If we subtract the inputs by mean of test data and divide by standard deviation do we loose some information?
And lets say I have 10 inputs to train the neural net, and I have normalized the data with the mean and variance of these 10 inputs. Now there is no guarantee that the inputs for me to predict with this trained network will have same distribution right? Any example with limited number of neurons and some actual numbers on how normalizing helps would be helpful.

Rothrock42 · April 16, 2017, 2:47pm

My understanding is that it is a technique to help the learning algorithm – SGD or the others – find a speedier solution. It does this by making the feature space more regular. The example I got was from Andrew Ng’s course. In his example lets say we are doing something where we are trying to predict housing prices based upon just two features number of rooms and square feet. He only uses two features because we can easily plot and visualize it. In that case one set of features ranges from 1 to 5 (maybe) and the other ranges from 800 to 3,500.

When the cost function is plotted for this data set, it would have a very skewed shape with a “valley” this means the learning algorithm will end up having to jump back and forth from side to side and will descend more slowly than if the features had been normalized and the contour plot was more round.

With images it might not really be necessary in general to normalize since they all have a range of 0 to 255. However, in the case of vgg16, we are using pre-trained weights where they were trained with normalization. So that is why we need out inputs to resemble that original training set.

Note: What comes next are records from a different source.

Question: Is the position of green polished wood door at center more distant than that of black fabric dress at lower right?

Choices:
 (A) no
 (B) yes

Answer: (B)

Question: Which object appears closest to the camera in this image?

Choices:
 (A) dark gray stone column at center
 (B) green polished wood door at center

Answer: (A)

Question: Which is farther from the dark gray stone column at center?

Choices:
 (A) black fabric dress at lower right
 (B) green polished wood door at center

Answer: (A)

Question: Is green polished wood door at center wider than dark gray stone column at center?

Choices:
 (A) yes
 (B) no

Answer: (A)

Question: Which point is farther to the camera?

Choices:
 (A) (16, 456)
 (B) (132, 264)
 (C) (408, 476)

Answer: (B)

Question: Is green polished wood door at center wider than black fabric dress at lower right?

As for your example of 10 samples for training your net. I guess that is why most training sets are larger than 10. The point is to have enough features from the set of things you’re trying to train on to capture the general shape of the “function” that defines that set of things. Stretching and squashing that function shouldn’t affect the ability to model the function. At least that is my understanding of it.

saiprasanna · April 17, 2017, 3:22am

Thanks, Any link to andrew ng talk on normalizing inputs?

Rothrock42 · April 17, 2017, 2:36pm

Its part of the Coursera Machine Learning Standford course.https://www.coursera.org/learn/machine-learning

Its also a free online course and focuses mostly on the math behind deep learning. It is a few years old, but the match hasn’t changed all that much.

The other thing I recommend is that you listen again to when Jeremy talks about Batch Normalization. The same ideas about normalizing inside the neural net to help keep any one signal from dominating also apply to the inputs.